__QUÉ HARÁS__
Localiza en el listado de abajo todas las líneas que contienen la palabra "punktów" y cópialas completas. Ten en cuenta que se distinguen mayúsculas y minúsculas.

__DATOS PROPORCIONADOS__
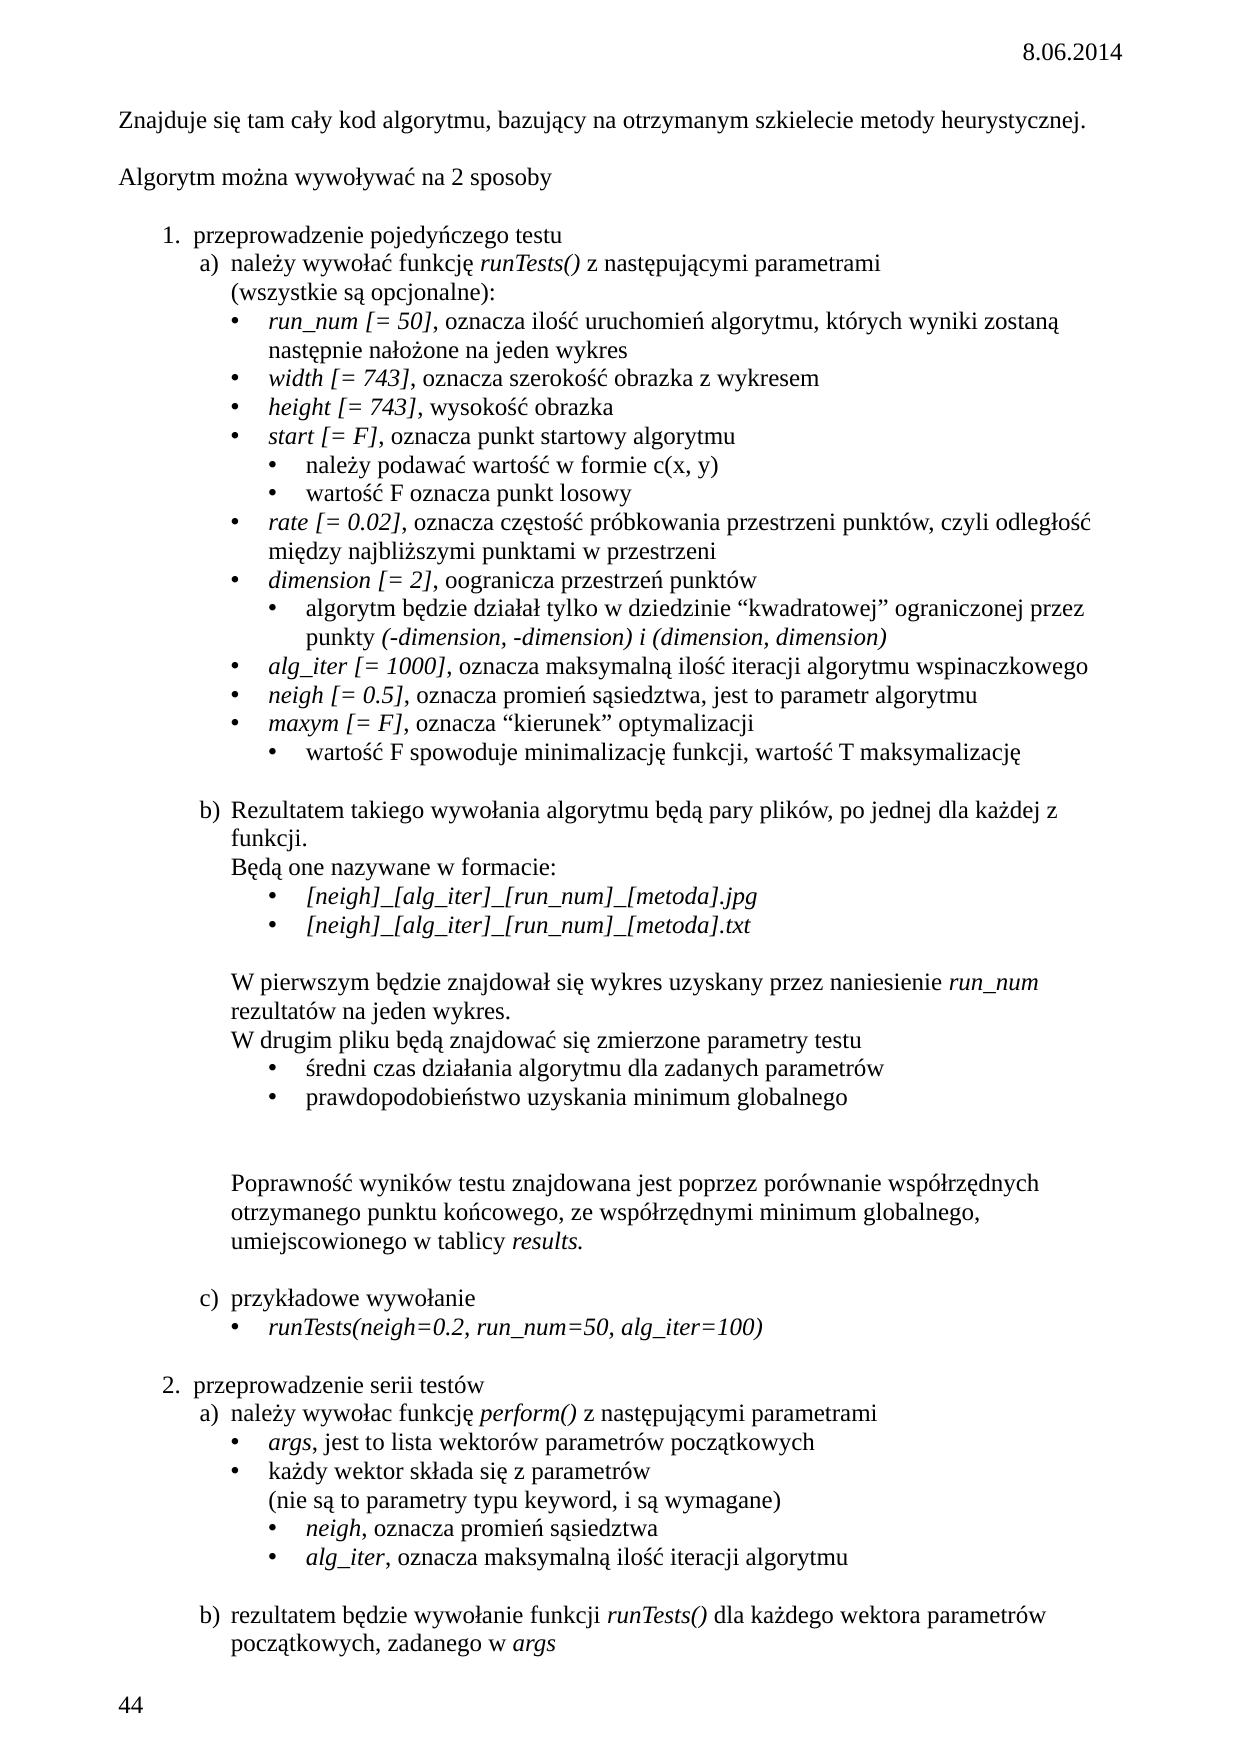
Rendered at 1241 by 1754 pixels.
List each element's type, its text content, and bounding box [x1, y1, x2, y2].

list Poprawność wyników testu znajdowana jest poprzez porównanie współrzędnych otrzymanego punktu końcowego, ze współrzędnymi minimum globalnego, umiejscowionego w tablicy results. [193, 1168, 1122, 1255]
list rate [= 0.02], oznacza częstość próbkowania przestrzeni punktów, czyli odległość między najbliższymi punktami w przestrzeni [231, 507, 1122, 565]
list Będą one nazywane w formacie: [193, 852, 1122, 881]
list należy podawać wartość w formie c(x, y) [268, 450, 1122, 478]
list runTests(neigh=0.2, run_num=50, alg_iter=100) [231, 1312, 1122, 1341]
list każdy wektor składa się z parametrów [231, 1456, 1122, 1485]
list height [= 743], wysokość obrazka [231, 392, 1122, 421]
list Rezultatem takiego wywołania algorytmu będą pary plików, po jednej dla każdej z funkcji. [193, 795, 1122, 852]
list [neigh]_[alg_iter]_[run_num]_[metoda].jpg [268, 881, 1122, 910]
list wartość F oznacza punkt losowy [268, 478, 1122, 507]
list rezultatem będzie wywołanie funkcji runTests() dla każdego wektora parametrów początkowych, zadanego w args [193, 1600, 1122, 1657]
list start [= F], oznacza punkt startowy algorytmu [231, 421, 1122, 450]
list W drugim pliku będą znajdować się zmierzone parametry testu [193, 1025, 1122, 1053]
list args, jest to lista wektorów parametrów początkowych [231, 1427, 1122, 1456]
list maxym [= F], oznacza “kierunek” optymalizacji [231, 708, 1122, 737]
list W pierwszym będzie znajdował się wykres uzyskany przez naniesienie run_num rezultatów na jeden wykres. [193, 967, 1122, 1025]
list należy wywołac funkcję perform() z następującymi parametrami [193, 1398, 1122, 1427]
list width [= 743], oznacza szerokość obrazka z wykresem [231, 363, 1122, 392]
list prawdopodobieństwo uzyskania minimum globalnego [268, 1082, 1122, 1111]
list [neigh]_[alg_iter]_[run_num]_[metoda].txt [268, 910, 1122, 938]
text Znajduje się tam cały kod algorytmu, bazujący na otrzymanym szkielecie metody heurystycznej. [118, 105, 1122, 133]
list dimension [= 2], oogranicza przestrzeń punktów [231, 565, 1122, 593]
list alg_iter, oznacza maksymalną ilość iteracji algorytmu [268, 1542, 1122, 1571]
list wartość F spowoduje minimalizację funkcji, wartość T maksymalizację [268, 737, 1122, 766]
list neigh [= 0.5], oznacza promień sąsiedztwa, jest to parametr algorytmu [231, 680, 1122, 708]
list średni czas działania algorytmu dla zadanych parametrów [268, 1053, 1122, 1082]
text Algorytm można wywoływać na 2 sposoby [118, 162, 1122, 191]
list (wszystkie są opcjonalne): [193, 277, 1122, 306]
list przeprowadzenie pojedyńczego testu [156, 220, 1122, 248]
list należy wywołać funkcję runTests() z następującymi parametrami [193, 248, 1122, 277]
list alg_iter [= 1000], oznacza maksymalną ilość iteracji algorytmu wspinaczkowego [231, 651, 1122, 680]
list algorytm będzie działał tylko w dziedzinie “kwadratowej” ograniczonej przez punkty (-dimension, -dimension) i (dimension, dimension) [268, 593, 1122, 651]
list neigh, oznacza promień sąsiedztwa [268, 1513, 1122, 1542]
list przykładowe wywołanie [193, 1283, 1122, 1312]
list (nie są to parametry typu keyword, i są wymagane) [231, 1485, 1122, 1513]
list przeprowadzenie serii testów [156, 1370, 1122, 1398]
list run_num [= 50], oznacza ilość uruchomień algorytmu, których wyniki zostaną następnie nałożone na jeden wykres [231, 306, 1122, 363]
---
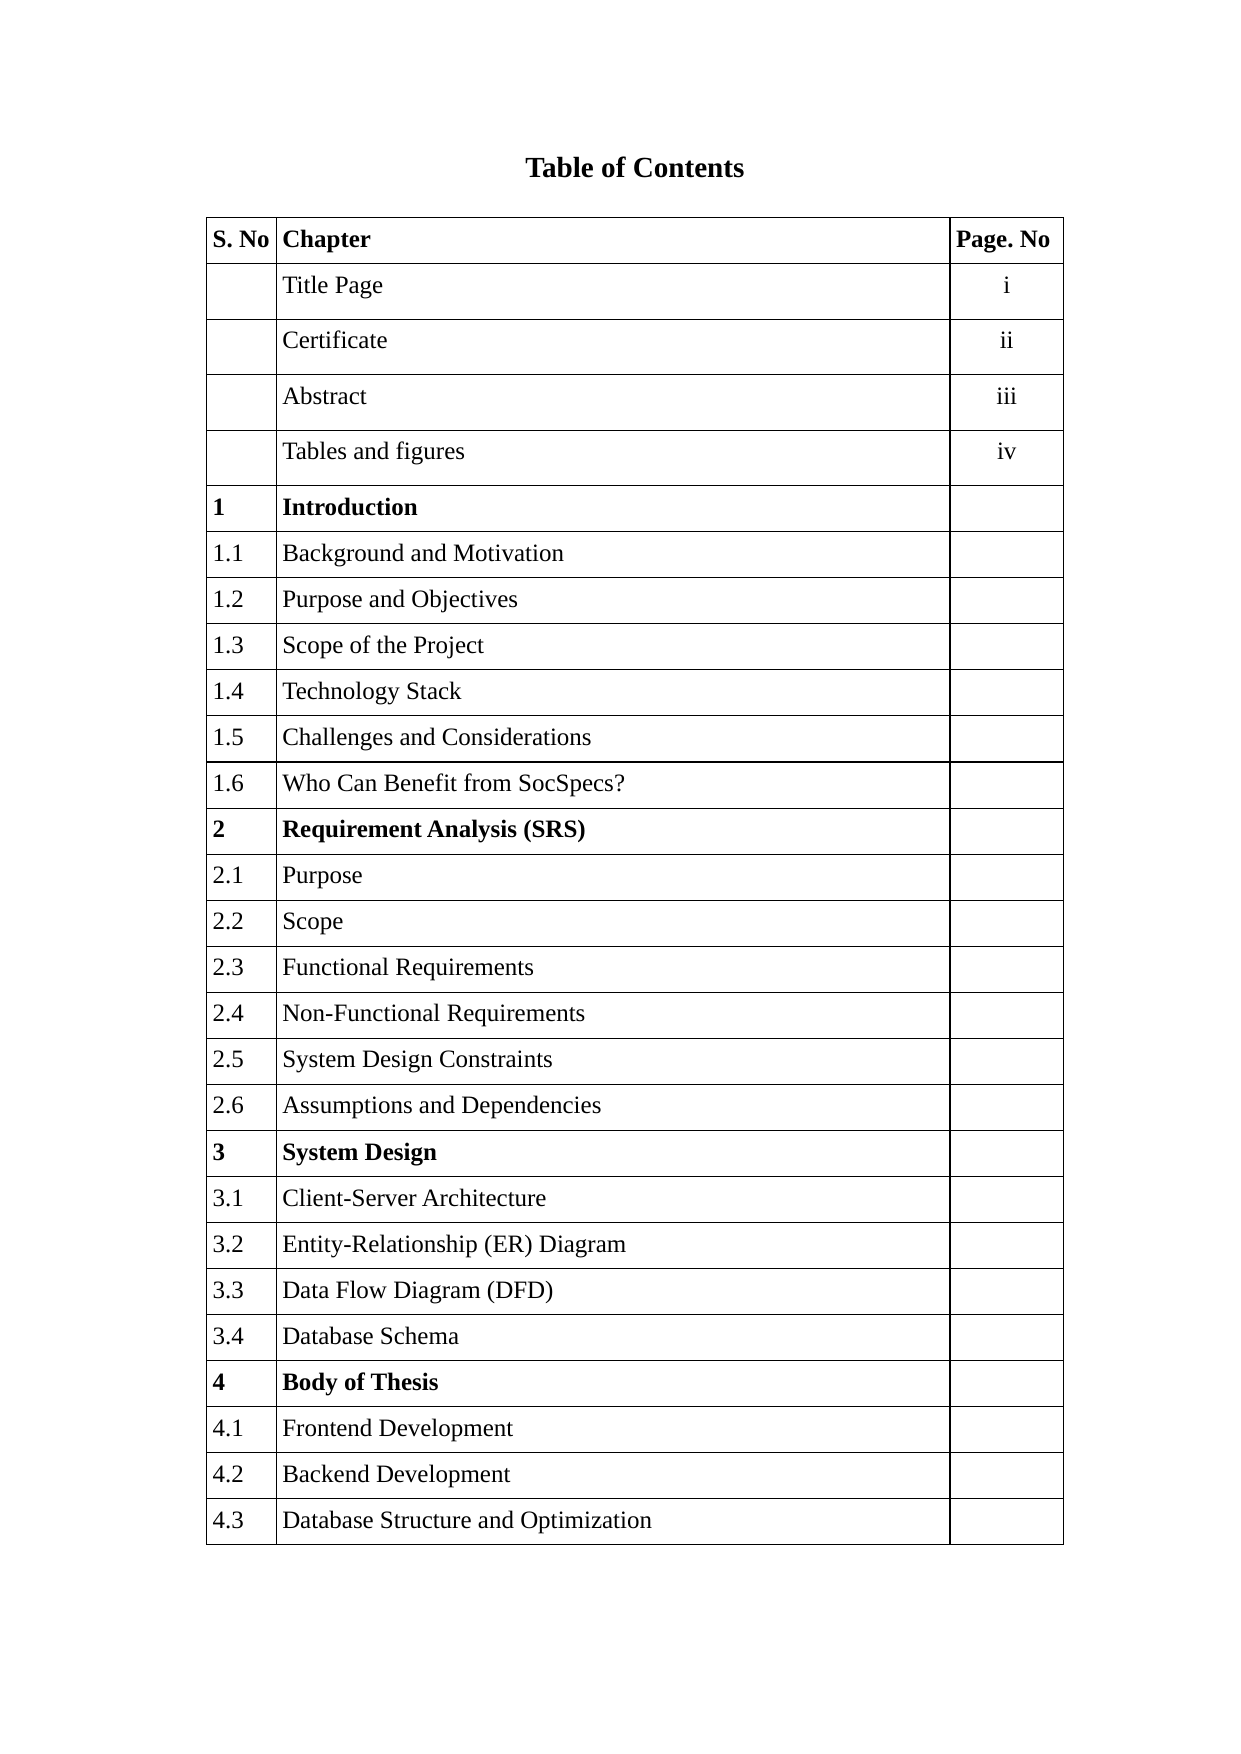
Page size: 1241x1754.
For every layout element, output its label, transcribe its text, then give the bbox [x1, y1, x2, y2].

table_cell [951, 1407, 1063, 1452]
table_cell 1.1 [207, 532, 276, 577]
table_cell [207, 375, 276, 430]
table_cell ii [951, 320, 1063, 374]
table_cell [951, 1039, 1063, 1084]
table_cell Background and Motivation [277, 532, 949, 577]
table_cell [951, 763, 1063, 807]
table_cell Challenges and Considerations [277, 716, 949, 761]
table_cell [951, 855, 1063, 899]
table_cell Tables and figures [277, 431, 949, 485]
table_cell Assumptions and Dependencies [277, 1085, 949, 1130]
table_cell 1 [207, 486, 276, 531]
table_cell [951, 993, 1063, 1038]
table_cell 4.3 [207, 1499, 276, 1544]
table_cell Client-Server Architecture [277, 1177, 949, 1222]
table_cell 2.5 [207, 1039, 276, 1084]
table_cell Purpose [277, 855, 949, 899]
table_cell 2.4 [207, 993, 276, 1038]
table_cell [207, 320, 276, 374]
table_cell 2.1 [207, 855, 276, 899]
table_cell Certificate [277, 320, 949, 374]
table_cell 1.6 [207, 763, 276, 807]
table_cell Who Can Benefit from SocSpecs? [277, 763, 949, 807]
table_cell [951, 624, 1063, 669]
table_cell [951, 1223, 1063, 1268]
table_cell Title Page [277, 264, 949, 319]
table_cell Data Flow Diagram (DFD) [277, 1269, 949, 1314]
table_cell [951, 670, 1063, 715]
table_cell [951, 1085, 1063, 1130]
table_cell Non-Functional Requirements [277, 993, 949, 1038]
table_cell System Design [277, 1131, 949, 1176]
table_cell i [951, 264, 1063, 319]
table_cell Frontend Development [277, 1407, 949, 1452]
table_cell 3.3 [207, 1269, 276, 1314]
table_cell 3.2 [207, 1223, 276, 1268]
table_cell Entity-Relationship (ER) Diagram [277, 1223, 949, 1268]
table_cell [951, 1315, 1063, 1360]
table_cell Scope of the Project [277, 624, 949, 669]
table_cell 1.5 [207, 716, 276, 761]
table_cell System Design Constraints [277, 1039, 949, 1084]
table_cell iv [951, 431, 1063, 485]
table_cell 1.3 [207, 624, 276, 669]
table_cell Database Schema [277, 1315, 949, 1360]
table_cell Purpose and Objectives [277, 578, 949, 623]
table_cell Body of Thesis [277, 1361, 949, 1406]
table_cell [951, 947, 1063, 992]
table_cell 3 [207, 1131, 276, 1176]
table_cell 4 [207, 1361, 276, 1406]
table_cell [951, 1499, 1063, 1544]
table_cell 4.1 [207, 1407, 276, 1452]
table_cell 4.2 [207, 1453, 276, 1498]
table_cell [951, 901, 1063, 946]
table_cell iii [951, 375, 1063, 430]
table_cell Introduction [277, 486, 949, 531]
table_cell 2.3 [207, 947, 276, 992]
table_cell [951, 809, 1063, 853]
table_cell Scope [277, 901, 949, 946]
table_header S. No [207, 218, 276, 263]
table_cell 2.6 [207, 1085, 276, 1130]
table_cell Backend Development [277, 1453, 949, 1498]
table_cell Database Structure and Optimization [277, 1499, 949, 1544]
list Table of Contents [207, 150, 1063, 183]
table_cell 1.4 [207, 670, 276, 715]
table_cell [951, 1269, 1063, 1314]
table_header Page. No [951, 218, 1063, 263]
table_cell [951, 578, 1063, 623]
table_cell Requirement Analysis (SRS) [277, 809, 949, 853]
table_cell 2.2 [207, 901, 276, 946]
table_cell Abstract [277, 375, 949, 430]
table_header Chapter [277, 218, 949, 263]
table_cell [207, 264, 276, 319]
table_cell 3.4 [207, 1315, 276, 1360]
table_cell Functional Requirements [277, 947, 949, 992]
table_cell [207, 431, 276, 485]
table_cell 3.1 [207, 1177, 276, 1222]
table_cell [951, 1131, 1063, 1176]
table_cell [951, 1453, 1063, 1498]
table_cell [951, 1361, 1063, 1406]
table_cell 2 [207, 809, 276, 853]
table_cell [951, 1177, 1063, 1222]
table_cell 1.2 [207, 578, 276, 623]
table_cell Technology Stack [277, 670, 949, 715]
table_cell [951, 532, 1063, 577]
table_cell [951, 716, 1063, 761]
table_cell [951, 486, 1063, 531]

__RESPUESTA DEL EJERCICIO__
list rate [= 0.02], oznacza częstość próbkowania przestrzeni punktów, czyli odległość między najbliższymi punktami w przestrzeni [231, 507, 1122, 565]
list dimension [= 2], oogranicza przestrzeń punktów [231, 565, 1122, 593]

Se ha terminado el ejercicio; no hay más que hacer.